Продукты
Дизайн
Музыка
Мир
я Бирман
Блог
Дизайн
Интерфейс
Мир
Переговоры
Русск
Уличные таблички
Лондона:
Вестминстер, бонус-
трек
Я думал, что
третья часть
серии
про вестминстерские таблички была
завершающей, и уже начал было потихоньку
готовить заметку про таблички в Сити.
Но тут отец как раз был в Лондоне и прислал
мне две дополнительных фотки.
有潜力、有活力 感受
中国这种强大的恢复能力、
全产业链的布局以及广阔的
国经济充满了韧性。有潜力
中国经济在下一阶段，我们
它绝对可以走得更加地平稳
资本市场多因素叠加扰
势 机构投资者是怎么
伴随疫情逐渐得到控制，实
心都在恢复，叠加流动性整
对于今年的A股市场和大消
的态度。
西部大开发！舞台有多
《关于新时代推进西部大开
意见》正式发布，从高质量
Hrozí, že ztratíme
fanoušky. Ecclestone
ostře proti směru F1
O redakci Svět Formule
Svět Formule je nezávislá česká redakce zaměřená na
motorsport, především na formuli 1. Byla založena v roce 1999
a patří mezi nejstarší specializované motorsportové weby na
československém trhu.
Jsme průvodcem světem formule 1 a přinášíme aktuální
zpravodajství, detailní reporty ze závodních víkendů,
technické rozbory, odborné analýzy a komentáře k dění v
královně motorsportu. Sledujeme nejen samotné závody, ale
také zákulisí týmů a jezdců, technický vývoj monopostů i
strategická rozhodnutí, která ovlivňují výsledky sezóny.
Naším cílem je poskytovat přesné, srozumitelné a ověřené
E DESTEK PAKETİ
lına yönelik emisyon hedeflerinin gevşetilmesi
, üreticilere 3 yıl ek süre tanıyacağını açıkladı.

■ ■ ■ ■ ■

WHAT YOU SHOULD DO:
Search the listing above for the lines with "královně motorsportu. Sledujeme" and "lına yönelik emisyon", then output those lines and all lines between them exactly.

SOLUTION FOR THIS PROBLEM:
královně motorsportu. Sledujeme nejen samotné závody, ale
také zákulisí týmů a jezdců, technický vývoj monopostů i
strategická rozhodnutí, která ovlivňují výsledky sezóny.
Naším cílem je poskytovat přesné, srozumitelné a ověřené
E DESTEK PAKETİ
lına yönelik emisyon hedeflerinin gevşetilmesi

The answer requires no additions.